*** Begin section ***

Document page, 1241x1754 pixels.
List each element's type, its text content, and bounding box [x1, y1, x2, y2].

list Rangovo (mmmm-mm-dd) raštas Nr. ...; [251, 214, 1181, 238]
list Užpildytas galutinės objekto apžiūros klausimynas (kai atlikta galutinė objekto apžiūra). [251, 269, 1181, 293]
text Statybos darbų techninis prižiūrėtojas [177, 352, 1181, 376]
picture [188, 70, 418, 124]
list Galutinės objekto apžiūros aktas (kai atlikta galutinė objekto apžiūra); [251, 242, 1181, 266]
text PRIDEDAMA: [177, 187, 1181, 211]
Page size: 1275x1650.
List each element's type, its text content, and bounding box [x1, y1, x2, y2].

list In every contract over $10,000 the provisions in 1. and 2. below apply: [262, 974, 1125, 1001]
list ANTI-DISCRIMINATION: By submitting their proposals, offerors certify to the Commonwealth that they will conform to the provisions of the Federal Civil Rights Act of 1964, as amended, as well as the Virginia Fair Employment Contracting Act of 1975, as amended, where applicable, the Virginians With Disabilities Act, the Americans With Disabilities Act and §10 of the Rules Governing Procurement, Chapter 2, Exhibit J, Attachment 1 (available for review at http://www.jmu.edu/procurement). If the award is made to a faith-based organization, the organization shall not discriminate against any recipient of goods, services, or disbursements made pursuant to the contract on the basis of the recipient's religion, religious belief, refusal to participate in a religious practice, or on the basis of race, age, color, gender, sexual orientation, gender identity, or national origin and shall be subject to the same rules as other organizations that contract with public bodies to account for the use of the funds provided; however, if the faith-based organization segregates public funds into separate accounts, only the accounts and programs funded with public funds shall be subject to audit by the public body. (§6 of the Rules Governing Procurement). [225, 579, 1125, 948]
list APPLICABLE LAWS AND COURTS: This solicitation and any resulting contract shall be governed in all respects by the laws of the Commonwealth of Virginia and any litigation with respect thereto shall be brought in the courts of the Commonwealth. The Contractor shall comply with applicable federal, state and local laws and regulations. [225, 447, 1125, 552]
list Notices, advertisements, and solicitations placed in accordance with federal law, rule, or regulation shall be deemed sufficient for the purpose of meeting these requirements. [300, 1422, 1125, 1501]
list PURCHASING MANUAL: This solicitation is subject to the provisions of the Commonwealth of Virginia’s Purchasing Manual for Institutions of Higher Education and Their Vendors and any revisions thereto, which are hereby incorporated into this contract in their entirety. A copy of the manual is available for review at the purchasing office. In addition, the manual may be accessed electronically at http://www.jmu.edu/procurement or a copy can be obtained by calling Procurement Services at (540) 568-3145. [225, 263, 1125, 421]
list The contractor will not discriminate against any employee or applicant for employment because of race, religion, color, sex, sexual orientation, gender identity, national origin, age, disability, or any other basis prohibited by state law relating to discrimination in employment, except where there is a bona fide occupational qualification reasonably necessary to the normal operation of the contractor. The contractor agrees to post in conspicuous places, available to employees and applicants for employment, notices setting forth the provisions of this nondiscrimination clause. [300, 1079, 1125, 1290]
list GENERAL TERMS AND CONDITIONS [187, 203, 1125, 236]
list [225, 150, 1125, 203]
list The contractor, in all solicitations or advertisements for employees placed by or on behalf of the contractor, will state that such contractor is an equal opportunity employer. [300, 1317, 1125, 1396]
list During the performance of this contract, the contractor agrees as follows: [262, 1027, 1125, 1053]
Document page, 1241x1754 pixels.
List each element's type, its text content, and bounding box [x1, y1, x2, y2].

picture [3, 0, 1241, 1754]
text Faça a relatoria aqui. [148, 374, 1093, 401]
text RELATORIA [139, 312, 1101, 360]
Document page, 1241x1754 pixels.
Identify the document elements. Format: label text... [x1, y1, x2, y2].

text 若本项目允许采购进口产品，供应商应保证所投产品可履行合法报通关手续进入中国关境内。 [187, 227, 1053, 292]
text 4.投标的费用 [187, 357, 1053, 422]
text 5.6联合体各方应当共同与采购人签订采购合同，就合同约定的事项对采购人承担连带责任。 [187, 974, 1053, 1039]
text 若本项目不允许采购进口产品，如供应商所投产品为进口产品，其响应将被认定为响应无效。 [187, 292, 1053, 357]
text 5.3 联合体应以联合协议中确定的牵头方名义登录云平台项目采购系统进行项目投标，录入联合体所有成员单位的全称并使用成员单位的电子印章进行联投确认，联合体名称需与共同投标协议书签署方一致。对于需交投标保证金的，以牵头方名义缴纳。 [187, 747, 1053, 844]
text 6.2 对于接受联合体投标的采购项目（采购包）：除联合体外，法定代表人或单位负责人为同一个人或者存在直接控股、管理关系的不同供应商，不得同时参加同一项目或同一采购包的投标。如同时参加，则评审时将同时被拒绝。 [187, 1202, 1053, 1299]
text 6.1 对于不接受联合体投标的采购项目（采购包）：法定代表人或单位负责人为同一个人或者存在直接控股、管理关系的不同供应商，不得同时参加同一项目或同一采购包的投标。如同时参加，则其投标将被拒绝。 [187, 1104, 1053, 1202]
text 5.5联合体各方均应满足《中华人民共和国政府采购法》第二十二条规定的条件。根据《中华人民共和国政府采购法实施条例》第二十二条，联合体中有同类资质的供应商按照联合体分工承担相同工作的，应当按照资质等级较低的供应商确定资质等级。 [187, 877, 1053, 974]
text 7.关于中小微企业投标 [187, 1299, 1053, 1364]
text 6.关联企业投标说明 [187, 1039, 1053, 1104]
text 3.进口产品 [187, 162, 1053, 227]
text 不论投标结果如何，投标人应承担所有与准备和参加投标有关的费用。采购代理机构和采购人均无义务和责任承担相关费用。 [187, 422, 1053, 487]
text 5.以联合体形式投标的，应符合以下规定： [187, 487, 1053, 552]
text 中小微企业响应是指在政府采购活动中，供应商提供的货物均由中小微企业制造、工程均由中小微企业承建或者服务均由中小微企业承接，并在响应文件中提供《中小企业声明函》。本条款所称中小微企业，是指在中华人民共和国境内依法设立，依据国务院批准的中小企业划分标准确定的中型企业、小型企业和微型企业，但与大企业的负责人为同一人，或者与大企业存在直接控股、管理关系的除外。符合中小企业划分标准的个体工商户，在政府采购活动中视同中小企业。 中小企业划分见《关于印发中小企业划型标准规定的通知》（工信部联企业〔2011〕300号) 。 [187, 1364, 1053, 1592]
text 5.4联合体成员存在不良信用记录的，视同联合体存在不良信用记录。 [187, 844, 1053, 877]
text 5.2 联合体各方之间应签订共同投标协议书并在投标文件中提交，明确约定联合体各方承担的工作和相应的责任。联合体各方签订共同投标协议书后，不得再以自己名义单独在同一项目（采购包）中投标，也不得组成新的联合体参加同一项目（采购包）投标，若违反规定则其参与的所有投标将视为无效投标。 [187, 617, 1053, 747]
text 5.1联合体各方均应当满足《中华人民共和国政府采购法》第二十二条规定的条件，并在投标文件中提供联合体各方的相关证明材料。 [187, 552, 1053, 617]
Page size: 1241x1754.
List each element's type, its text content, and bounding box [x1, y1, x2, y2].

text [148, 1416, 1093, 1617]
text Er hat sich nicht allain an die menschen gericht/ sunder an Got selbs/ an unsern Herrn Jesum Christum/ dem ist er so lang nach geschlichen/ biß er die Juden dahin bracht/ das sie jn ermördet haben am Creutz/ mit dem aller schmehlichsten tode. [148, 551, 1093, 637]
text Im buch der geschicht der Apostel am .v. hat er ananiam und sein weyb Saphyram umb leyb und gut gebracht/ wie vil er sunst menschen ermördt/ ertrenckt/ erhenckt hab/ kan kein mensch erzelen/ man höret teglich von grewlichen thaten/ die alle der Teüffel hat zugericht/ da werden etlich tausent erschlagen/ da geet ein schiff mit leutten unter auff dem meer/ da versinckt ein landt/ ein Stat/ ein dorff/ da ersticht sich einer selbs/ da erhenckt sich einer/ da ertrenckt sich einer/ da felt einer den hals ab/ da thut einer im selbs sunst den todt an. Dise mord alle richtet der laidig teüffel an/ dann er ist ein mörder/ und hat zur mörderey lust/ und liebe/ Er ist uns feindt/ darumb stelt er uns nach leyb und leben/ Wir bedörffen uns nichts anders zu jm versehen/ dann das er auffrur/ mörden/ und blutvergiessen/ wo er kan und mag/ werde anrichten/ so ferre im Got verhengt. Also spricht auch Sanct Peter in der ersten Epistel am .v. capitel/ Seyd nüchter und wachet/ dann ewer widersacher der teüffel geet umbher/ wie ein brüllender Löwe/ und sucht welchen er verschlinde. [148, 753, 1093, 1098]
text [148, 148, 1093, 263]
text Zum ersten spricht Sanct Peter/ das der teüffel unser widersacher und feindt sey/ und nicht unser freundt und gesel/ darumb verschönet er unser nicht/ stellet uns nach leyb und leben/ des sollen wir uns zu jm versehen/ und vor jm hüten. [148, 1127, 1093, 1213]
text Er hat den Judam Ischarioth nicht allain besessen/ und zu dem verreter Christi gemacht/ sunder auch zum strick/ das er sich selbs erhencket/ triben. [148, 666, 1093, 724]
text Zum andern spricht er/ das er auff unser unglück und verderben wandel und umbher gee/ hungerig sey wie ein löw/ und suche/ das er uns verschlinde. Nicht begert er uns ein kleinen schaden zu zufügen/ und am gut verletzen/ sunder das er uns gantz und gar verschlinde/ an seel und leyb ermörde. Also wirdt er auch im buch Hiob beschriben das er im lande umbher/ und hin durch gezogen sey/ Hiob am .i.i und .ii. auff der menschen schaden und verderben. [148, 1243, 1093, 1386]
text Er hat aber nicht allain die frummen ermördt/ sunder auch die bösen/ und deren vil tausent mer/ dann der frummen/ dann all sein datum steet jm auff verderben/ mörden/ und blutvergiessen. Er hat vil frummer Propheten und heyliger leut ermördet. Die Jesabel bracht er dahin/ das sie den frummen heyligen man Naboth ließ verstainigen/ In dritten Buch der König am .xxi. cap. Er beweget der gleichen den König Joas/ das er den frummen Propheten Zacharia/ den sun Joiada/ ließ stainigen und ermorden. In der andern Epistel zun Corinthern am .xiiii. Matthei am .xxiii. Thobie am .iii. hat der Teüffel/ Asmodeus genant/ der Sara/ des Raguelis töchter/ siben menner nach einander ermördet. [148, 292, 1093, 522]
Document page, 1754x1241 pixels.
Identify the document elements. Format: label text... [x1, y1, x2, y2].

*** End section ***

**What needs to be done:** Show every line of the entries above where the word "size" occurs.

**The answer:**
Page size: 1275x1650.
Page size: 1241x1754.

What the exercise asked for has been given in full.